Neoliberal trifft Neokonservativ auf der Blümchenwiese
Tchja, Frau Koch-Mehrin: Natürlich kann man es sich einfach machen, wenn man als Neoliberale und intellektuelle Platzpatrone über ein erzkonservatives Schmierblatt ablästern darf: Wagner für einen Irren halten (”Wagner spricht mit dem Jackpot”) und “Bild” generell blöd finden (”Gibt es denn gar nichts Überraschendes, Originelles, Gemeines, Relevantes?”). Aber so einfach macht es sich eine Liberale und blonde Karrieretusse natürlich nicht. Denn man ist ja Teil des europäischen Politikbetriebs. Und nebenbei noch (oder hauptamtlich?) Lobbyistin der Initiative Neue Soziale Marktwirtschaft (INSM) — was im BILDblog-Artikel seltsamerweise nur sehr zaghaft erwähnt wird.

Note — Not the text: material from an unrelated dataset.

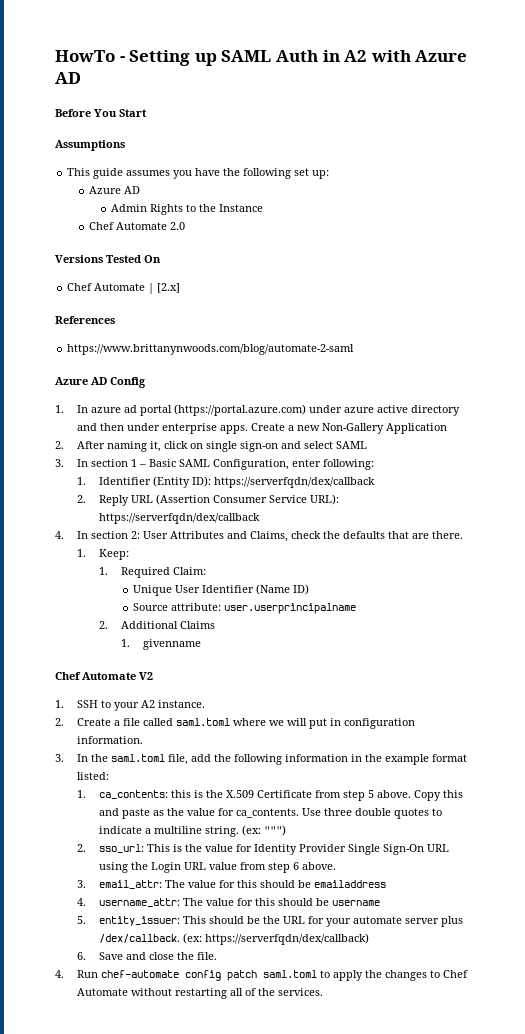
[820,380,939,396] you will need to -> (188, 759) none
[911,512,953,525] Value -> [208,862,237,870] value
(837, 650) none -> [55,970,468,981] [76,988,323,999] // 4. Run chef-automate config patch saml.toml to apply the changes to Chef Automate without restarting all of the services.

Dass Sie, Silvana Koch-Mehrin, sich freuen wie eine Schneekönigin, ist verständlich: sind Sie doch ausnahmsweise mal auf der Seite der halbwegs Guten. Nicht, dass Sie der Wahrnehmung der BILD-Zeitung bei der BILDblog-Klientel etwas hinzuzufügen hätten. Aber BILD-Bashing auf unterstem Niveau tut mal ganz gut, wenn man sonst nur BILD-lesend mit dem Auto ins Europaparlament fährt, um Gesetze zum Wohle der Wirtschaftskapitäne zu erarbeiten. Genießen Sie es! Vermutlich haben Sie es mit der Aktion sogar geschafft, dass der pseudokritische Durchschnittsleser von BILDblog Sie — und womöglich gar die INSM? — mit einem warmen Bauchgefühl assoziiert. A propos warmes Bauchgefühl, Frau Koch-Mehrin: Sie gehen in den Mutterschutz? Verstehe ich recht, Sie nehmen staatliche Förderungen für Karriereflüchtlinge in Anspruch? Was sagt denn die INSM dazu?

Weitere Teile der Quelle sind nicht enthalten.